Desde este controversial capítulo de los que algunos llaman “el ciclo Guaidó”, la calidad de su liderazgo comenzó a perder su luminosidad inicial. Sobre todo cuando en lugar de repetir hasta el cansancio las tres etapas de su hoja de ruta, destacados dirigentes de la oposición parlamentaria, incluyendo al diputado Stalin González, vicepresidente de la Asamblea, en lugar del “cese de la usurpación”, mencionaron la celebración a muy corto plazo de elecciones presidenciales, sin tener en cuenta que ese era el último paso de la hoja de ruta. Empezó entonces a circular un rumor inquietante. Representantes de la oposición, o para ser más preciso de Guaidó, porque en definitiva ese colectivo llamado “oposición” ya había dejado de existir, estaban a punto de reiniciar una nueva ronda de negociaciones con el régimen. Esta vez en la remota y gélida Noruega. ¿Sería posible?

Al iniciar su andadura como presidente de la Asamblea Nacional primero y poco después como presidente interino de Venezuela, Guaidó había expresado de manera muy tajante que él jamás se sentaría a negociar nada con la dictadura. Ahora, sin embargo, ni él ni nadie de su entorno desmintieron el rumor.
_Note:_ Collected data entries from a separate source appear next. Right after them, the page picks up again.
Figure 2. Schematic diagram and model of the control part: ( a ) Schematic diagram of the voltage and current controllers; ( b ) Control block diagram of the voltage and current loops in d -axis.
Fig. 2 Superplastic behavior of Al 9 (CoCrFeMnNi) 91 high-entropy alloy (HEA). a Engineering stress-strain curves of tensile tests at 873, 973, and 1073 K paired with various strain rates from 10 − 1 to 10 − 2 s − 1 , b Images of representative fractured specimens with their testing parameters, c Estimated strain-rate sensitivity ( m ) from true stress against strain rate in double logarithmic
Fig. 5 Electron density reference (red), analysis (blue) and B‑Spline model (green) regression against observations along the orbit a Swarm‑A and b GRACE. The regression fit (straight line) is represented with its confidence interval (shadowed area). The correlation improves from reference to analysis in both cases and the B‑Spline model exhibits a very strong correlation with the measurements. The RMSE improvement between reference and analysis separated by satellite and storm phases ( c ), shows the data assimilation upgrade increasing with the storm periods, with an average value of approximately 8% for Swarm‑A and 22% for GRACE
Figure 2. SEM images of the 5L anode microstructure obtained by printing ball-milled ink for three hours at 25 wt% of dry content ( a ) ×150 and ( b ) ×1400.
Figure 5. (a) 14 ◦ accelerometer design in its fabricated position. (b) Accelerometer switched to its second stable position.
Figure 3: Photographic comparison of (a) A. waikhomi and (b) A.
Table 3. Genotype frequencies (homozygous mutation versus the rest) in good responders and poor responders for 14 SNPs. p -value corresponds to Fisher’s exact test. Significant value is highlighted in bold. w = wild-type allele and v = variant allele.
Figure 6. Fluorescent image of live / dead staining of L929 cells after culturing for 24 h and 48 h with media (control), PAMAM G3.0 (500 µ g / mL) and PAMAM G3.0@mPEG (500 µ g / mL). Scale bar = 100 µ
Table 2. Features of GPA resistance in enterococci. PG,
Hasta que en la segunda semana de mayo se supo, que en efecto, algunos negociadores de una “oposición” no definida se encontraban en Oslo, donde el gobierno noruego trataba de mediar entre el régimen y la oposición. Después de un brevísimo período de sí, pero no, Guaidó admitió que dos representantes suyos habían viajado a Oslo a pedido del gobierno noruego y que él, con todas las herramientas posibles de un eventual cese de la usurpación sobre su mesa, continuaría explorando con esta mediación o con cualquier otro mecanismo la posibilidad de ponerle fin a la usurpación en una mesa de negociaciones.

Ya sabemos cuál ha sido el desenlace de esa confusa experiencia. La próxima semana, en la tercera y última parte de este ensayo por definir las coordenadas actuales del proceso político venezolano, trataremos de aproximarnos a lo ocurrido en el eje Oslo-Barbados, el desarrollo de esas fallidas conversaciones y el aparente final de unas negociaciones que a fin de cuentas nunca tuvieron la menor posibilidad de producir la imposible cuadratura de una culpa colectiva que al menos por ahora no tiene el consuelo del perdón, la gran recompensa de todo pecado.